■ **Excerpt to read**:
Both the Armed Forces of the Philippines and the Philippine National Police said all their official social media accounts are still operational following the mass takedown conducted by the social media giant on Tuesday.

PNP Chief Gen. Camilo Cascolan reiterated that police officers follow rules and standards set by Facebook.

"Philippine National Police continues to adhere to the institutional policy, which is cyber etiquette and proper decorum in all public engagements including the social media," he said.

However, AFP Chief Gen. Gilbert Gapay is not discounting the possibility that the accounts found spreading misinformation on local politics and critics of the Duterte administration could be owned by their personnel.

"We're looking into 'yung mga personal accounts actually, baka ito din ang tinutukoy ng Facebook Philippines," Gapay said during the National Joint Peace and Security Coordinating Center meeting in Camp Crame.

[Translation: We are looking into the personal accounts of our personnel, maybe these were the ones Facebook was talking about.]

Facebook took down 57 accounts, 31 pages, and 20 Instagram accounts that has links to the PNP and AFP. The head of its security policy, Nathaniel Gleicher, explained "the network consisted of several clusters of connected activity that relied on fake accounts to evade enforcement, post content, comment and manage Pages."

Gleicher added that the accounts posted about local news and events including domestic politics, military activities against terrorism, the anti-terrorism bill, youth activists and the opposition, the Communist Party of the Philippines and its military wing the New People’s Army, and the National Democratic Front of the Philippines.

The military chief lamented on the unfortunate take down of the "Hands Off Our Children" page, which describes itself as a group of mothers fighting against the "deceptive recruitment" of their children in the New People's Army.

"We hope that, as we look on to a new partnership with Facebook Philippines, that similar legitimate advocacies will be respected, if not uplifted," Gapay said in a statement.

Presidential Spokesperson Harry Roque also had a similar appeal to Facebook.

"We hope the social media giant would exercise prudence in all its actions to remove any doubt of bias given its power, influence and reach," he said.

Stepped up social media presence vs. communists

Despite the issue, authorities said they will continue to step up their campaign against the communist armed conflict on various social media platforms.

The AFP and PNP signed a new joint directive against local insurgency and terrorism. Gapay said one of the highlights is the increased effort to use social media to disseminate the government's anti-terrorism programs to the public.

Authorities said communist forces have been dwindling over the years. In his latest assessment, Cascolan said government forces were able to dismantle eight NPA guerilla fronts and have weakened at least five, leaving 25 more guerilla fronts that need to be crushed. He did not elaborate on the location of the supposed remaining NPA guerilla fronts. Liberation, the official publication of NDFP, in an editorial in February claimed guerrilla fronts have expanded to about a hundred amid intensified militarization.

Cascolan said the PNP's Directorates for Integrated Police Operations will be at the forefront of the police's anti-insurgency campaign in cooperation with the military.

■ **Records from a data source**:
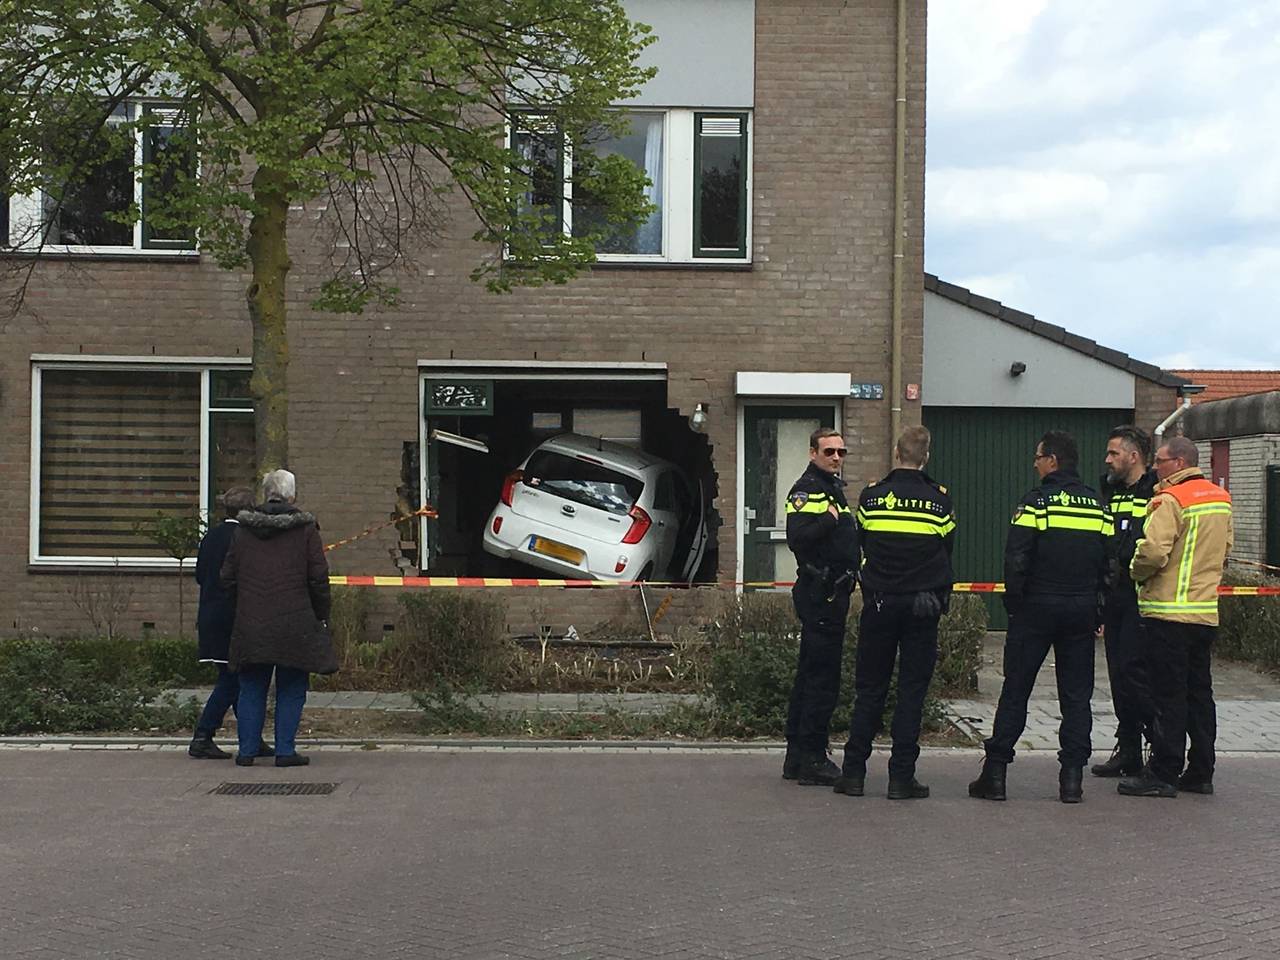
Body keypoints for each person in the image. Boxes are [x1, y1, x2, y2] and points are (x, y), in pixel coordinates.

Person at [970, 431, 1112, 804]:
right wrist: (1098, 610)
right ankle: (1072, 780)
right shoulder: (1098, 505)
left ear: (1052, 460)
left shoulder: (1037, 503)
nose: (1034, 463)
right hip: (1080, 611)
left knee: (1016, 690)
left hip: (1036, 608)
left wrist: (1014, 605)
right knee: (1077, 697)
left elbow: (1016, 558)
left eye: (1037, 457)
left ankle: (996, 774)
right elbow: (1109, 564)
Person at [833, 425, 955, 800]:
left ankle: (853, 773)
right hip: (921, 607)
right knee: (911, 693)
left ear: (896, 454)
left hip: (880, 604)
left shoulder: (871, 497)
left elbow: (860, 545)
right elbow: (946, 553)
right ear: (926, 457)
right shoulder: (940, 502)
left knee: (869, 689)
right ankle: (901, 777)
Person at [1119, 435, 1232, 798]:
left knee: (1168, 695)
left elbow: (1152, 552)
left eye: (1161, 462)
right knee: (1200, 694)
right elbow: (1225, 549)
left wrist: (1136, 572)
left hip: (1168, 614)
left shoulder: (1170, 499)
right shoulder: (1220, 499)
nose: (1155, 467)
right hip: (1203, 615)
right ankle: (1201, 771)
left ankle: (1164, 772)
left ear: (1179, 463)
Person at [221, 469, 337, 767]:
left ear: (265, 494)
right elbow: (318, 577)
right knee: (292, 686)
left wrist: (241, 607)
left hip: (251, 621)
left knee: (251, 686)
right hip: (295, 622)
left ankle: (247, 751)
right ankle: (285, 750)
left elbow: (228, 576)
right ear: (292, 496)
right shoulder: (306, 530)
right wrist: (321, 613)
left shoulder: (243, 530)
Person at [782, 427, 859, 785]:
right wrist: (828, 520)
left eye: (841, 452)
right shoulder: (807, 489)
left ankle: (797, 756)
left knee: (811, 673)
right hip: (821, 592)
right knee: (822, 679)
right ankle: (812, 757)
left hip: (831, 592)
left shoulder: (832, 490)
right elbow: (797, 538)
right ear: (813, 453)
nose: (837, 458)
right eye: (829, 452)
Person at [1091, 425, 1157, 778]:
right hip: (1115, 597)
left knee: (1136, 674)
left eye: (1114, 453)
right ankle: (1128, 748)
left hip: (1142, 599)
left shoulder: (1156, 492)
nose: (1107, 459)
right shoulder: (1112, 491)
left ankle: (1158, 745)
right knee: (1118, 675)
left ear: (1134, 456)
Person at [189, 485, 265, 760]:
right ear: (250, 510)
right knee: (233, 681)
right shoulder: (244, 538)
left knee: (235, 678)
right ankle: (203, 734)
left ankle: (252, 737)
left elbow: (200, 575)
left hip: (210, 616)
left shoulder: (211, 537)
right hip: (233, 619)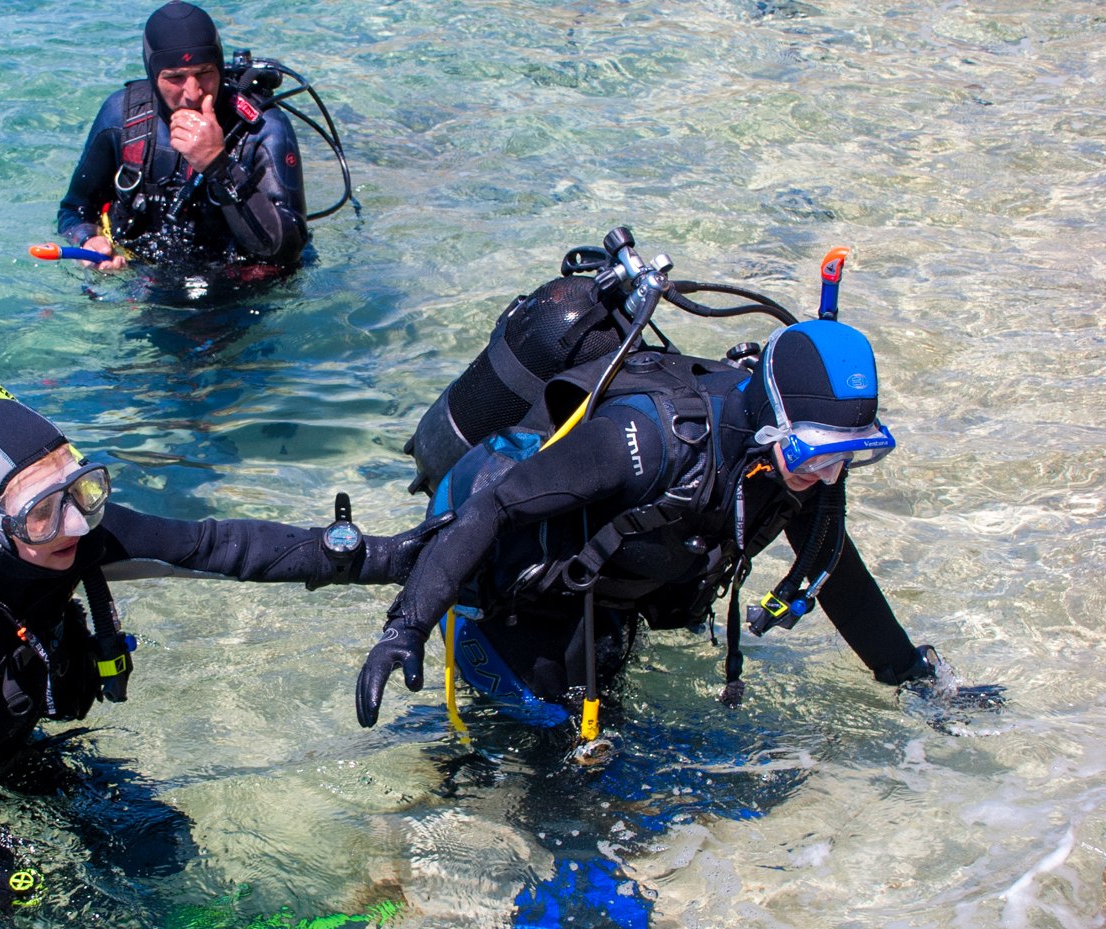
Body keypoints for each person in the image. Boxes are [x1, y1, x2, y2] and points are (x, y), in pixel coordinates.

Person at [0, 398, 441, 929]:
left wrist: (391, 556)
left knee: (155, 845)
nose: (75, 523)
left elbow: (214, 544)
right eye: (44, 511)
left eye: (84, 490)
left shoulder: (62, 534)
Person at [355, 313, 971, 733]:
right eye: (817, 452)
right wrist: (404, 627)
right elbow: (492, 507)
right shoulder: (652, 441)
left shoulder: (786, 469)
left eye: (852, 456)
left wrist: (912, 677)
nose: (830, 476)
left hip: (600, 609)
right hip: (508, 608)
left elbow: (837, 575)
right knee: (540, 761)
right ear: (770, 422)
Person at [56, 1, 308, 272]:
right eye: (175, 77)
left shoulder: (262, 128)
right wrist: (87, 239)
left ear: (220, 66)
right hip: (141, 274)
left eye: (204, 73)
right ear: (153, 75)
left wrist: (218, 166)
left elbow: (288, 251)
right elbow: (73, 210)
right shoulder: (122, 119)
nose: (193, 92)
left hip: (235, 287)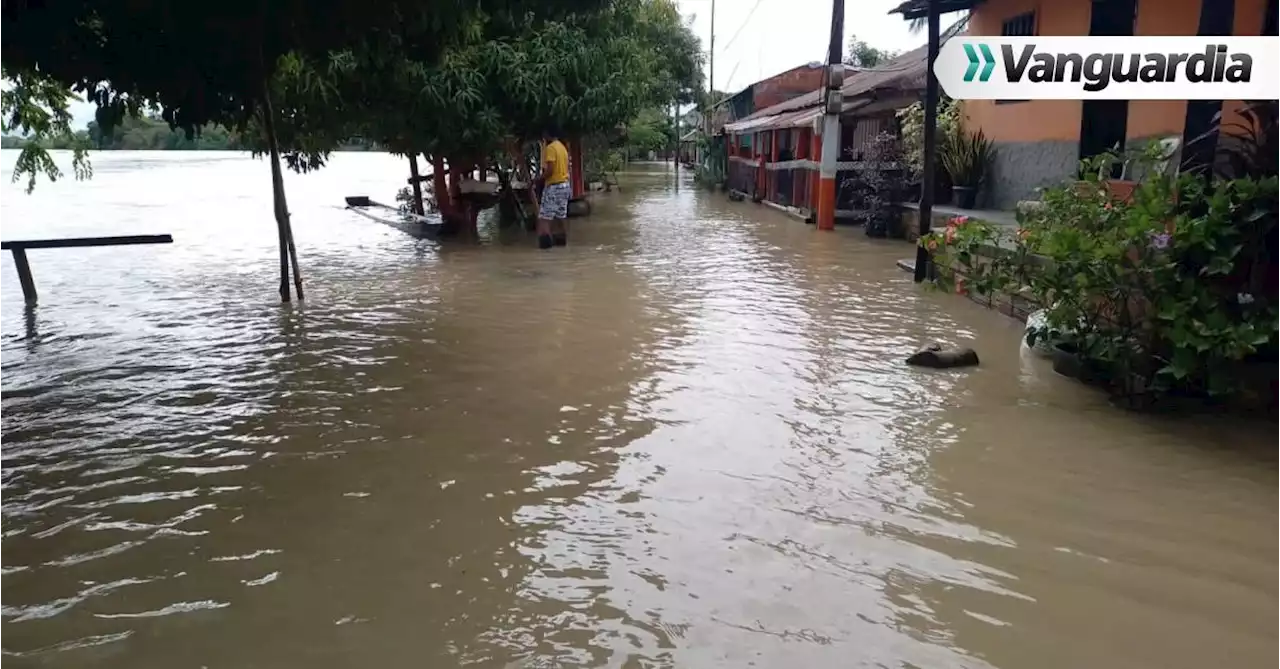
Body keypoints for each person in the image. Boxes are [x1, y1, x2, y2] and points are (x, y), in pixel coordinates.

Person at [536, 126, 571, 249]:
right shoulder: (562, 147)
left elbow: (550, 170)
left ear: (547, 134)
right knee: (561, 215)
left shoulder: (550, 148)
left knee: (544, 218)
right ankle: (562, 242)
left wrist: (538, 179)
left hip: (553, 186)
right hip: (565, 185)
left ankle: (545, 247)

■ **Work to be completed**:
In the news excerpt about the Facebook takedown, what did Presidential Spokesperson Harry Roque ask of Facebook, and why?

■ **Answer**:
Roque asked Facebook to exercise prudence in all its actions. He said this would remove any doubt of bias, given the company's power, influence and reach.